Exercise description
Each line of the data below that includes the string "round" must be copied.

(Dataset entries)
──────────

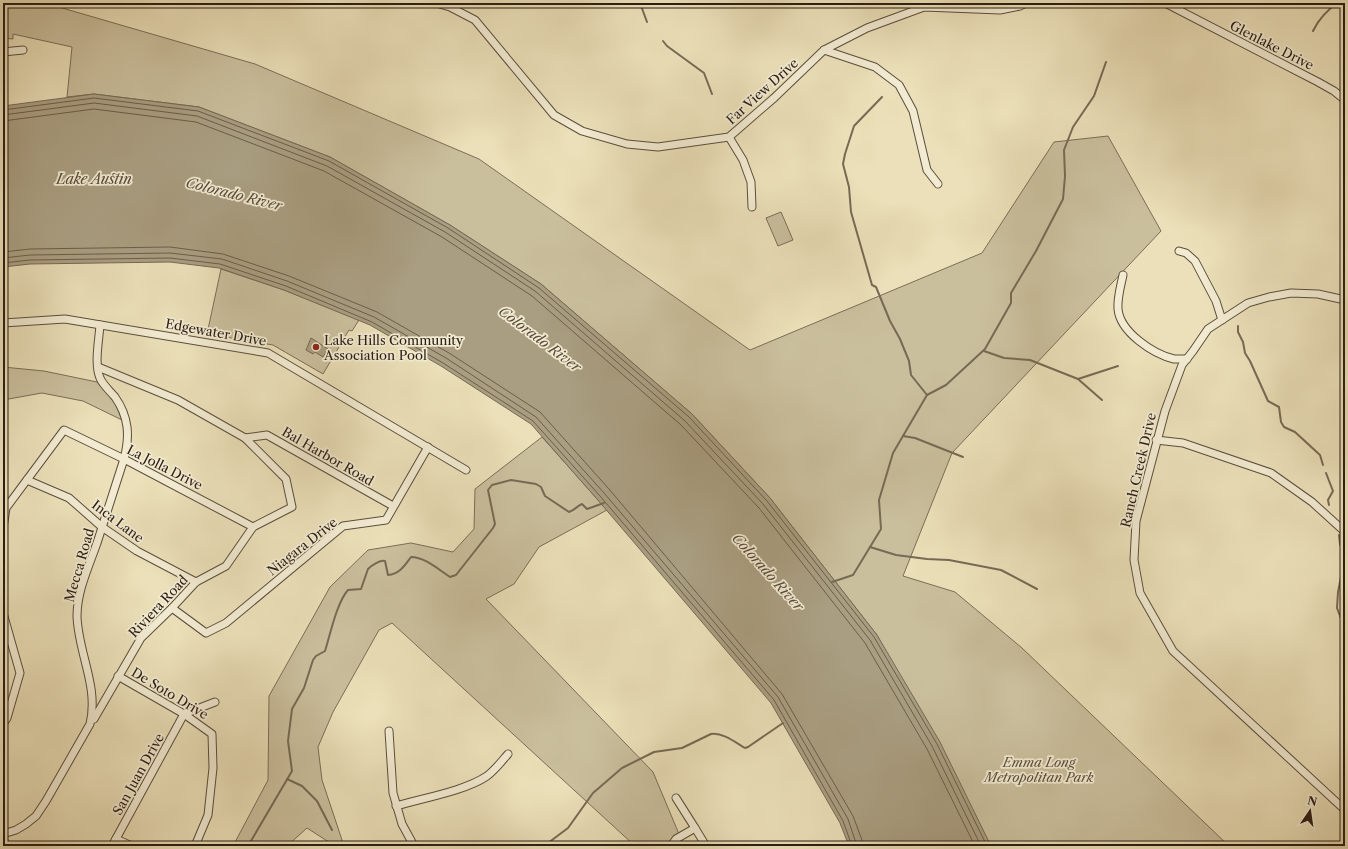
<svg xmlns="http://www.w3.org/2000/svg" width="1348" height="849" viewBox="0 0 1348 849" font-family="'Libre Caslon Text',serif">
<rect width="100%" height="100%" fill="#ebe0b9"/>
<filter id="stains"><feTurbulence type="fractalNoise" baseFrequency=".005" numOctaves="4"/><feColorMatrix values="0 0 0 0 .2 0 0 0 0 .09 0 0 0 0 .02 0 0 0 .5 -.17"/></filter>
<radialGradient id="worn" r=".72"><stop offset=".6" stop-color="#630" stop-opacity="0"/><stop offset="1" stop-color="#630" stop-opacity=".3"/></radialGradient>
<g fill="#cabf9d" stroke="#7a6e58">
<polygon points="3,3 45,3 255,64 479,159 750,350 982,253 1054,142 1108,136 1161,231 952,453 903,576 955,592 1022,648 1229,846 991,846 877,635 770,498 692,414 541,284 450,225 330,157 199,107 94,94 67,97 72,47 13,34 13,39 3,38"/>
<polygon points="781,212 793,240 778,246 766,218"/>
<polygon points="221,269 284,290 359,320 352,331 349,330 323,374 273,345 207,334"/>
<polygon points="3,367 44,371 97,382 115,403 122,420 83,401 42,393 3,400"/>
<polygon points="542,437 607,510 539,547 514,584 486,599 653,772 684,846 635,846 392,623 379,630 333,712 318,747 322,780 344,846 335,846 307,828 287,846 233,846 268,780 269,696 330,587 368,550 411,543 453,552 474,529 475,489"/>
</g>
<g fill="#a99e81" stroke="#766a55">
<polygon points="94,94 199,107 330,157 450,225 541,284 692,414 770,498 877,635 940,742 991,846 849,846 840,823 771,703 597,499 531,424 441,366 370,325 284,290 219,268 170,262 30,264 3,267 3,106"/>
<polygon points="311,338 328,349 323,357 315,352 313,354 306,350"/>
</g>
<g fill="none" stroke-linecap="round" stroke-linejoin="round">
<g stroke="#6a5e4a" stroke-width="1">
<polyline points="3,110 94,98 198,111 329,161 448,228 539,288 689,417 767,501 874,637 937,744 987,846"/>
<polyline points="3,115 94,103 197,116 327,166 445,232 535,291 685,421 763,504 870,640 932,746 981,846"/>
<polyline points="3,121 94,109 196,122 324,171 442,237 532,296 681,425 759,508 865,643 927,749 975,846"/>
<polyline points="3,252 30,249 170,247 223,254 289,276 377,312 449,353 540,412 609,489 782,694 853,816 862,840 863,846"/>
<polyline points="3,258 30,255 170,253 222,259 287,281 374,317 446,358 536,417 604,493 778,697 848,819 857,846"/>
<polyline points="3,263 30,260 170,258 220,264 286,286 372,322 443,363 533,421 600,496 774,700 843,821 852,846"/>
</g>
<g stroke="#766a55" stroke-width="2">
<polyline points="640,3 647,22"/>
<path d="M1313 31C1318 20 1328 9 1338 3"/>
<polyline points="663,41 667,46 704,73 712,94"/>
<polyline points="882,97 854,126 845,154 843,164 849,187 851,212 872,285 876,287 890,321 900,339 909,361 911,375 927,395"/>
<polyline points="1238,326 1238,332 1243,342 1245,353 1250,361 1268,401 1279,407 1281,422 1284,427 1295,432 1320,455 1323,465"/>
<polyline points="984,351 1004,358 1030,360 1078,379 1102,400"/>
<polyline points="1078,379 1118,366"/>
<polyline points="903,436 915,438 963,457"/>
<polyline points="1326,473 1333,491 1328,500 1329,505"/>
<polyline points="1339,535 1340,544 1345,557 1338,592 1337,608 1345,629"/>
<polyline points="870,547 896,555 927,559 949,560 1001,570 1037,589"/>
<polyline points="832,582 853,575 881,529 879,500 893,453 927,395 946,385 985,349 1011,303 1011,293 1036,251 1063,199 1065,176 1064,150 1073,127 1094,96 1106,62"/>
<polyline points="287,779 302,786 317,801 332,830"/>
<polyline points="470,844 512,846"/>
<path d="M248 846 292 771 288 741 292 709 304 688 313 660 316 656 325 651C330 635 337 602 348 590L361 589 368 569C372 565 380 560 385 561L388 575C400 574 405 565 411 557 425 557 439 570 450 577L456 575 493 528 495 524 488 490 492 485 511 480 536 484 541 487 545 496 569 512C575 510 577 506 582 504L587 509 604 503"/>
<path d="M540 846 548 843 568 828 593 793 622 768 654 752 682 748 711 734C722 732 735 742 745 748L748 747 783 723"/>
</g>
<g stroke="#5a4e3c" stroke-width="9">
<g id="minor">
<polyline points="436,3 450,7 475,20 554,115 582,131 627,144 658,147 729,137 774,98 824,50 867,28 924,7 1000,10 1020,6 1026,3"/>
<polyline points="1165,3 1318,82 1334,91 1345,100"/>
<polyline points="824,50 875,67 899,85 913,111 927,170 938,184"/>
<polyline points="3,52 23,50"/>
<polyline points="729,137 743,160 751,182 752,207"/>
<polyline points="1179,251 1186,253 1195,261 1216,301 1222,320"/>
<path d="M1123 275C1121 285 1117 298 1118 309 1120 332 1153 354 1174 359 1178 359 1183 359 1187 359"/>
<polyline points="1345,300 1318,294 1291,293 1269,297 1248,303 1208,329 1193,351 1182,365 1165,411 1136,521 1134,560 1140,593 1173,651 1345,810"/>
<polyline points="3,323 65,319 268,353 466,470"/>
<polyline points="98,367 178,400 245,438 267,435 393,506"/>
<polyline points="1156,440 1183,443 1271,473 1312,502 1345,532"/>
<polyline points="27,480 69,498 102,527 137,551 196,582"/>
<polyline points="3,543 3,528 6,508 64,430 124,459 253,527"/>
<polyline points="172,608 206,633 226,623 343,526 386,520 428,447"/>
<polyline points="3,613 20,673 7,718 3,724"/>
<polyline points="118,676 184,714 212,734 213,768 208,815 195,846"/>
<polyline points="94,719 141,638 172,608 196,582 226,566 253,527 292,507 286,479 245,438"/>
<polyline points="389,731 393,793 402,824 414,846"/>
<polyline points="676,798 695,828"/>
<path d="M396 806C423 798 465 791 487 776 495 770 501 762 508 754"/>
<path d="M3 834 16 830 26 824 36 816 46 801 90 724C99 686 78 653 77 616 77 591 89 566 97 543 106 515 115 487 124 459 130 436 129 417 115 397 110 391 103 385 100 378 94 364 99 340 100 325"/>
<polyline points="3,836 5,846"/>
<polyline points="116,839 132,846"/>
<polyline points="112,846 184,714 215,702"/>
<polyline points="671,846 676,839 695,828 706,846"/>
</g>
</g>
<use href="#minor" stroke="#f2ebd2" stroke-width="7"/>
</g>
<circle fill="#8f2418" stroke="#f2ebd2" stroke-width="1.5" cx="316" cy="347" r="4"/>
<g text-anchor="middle" stroke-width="3.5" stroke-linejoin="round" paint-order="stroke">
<g font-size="13" fill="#2a1d13" stroke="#f2ebd2">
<text transform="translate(1272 45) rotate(27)" y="5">Glenlake Drive</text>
<text transform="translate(762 91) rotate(-42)" y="5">Far View Drive</text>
<text transform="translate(216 332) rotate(10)" y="5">Edgewater Drive</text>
<text transform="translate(328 456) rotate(30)" y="5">Bal Harbor Road</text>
<text transform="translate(165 467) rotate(27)" y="5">La Jolla Drive</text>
<text transform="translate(1138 470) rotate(-77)" y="5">Ranch Creek Drive</text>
<text transform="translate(118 521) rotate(37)" y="5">Inca Lane</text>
<text transform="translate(302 546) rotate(-38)" y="5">Niagara Drive</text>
<text transform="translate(79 565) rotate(-74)" y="5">Mecca Road</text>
<text transform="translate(158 606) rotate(-47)" y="5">Riviera Road</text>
<text transform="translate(170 693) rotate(31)" y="5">De Soto Drive</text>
<text transform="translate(138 774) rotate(-61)" y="5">San Juan Drive</text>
</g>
<g font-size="13" fill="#2a1d13" stroke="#f2ebd2" text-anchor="start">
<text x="324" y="345">Lake Hills Community<tspan x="324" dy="15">Association Pool</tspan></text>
</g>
<g font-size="13" font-style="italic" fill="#5a4e3c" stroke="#f2ebd2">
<text x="1039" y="767">Emma Long<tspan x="1039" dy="15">Metropolitan Park</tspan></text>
</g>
<g font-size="14" font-style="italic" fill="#564a3a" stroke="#f2ebd2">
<text x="94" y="184">Lake Austin</text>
<text transform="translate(234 194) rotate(14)" y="5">Colorado River</text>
<text transform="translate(540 339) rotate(37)" y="5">Colorado River</text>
<text transform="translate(768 572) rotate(48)" y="5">Colorado River</text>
</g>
</g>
<rect width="1348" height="849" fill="none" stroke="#ebe0b9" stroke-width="16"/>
<rect x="4" y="4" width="1340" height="841" fill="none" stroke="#2a1d13" stroke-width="2"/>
<rect x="8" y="8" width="1332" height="833" fill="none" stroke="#2a1d13"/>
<g transform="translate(1310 811) rotate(13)" stroke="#f2ebd2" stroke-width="3" paint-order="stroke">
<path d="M0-3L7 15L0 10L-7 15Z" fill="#2a1d13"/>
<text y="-6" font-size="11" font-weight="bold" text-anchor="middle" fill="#2a1d13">N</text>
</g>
<rect width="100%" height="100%" filter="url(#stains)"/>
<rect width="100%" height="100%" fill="url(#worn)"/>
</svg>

──────────

Exercise response
<g fill="none" stroke-linecap="round" stroke-linejoin="round">
<g text-anchor="middle" stroke-width="3.5" stroke-linejoin="round" paint-order="stroke">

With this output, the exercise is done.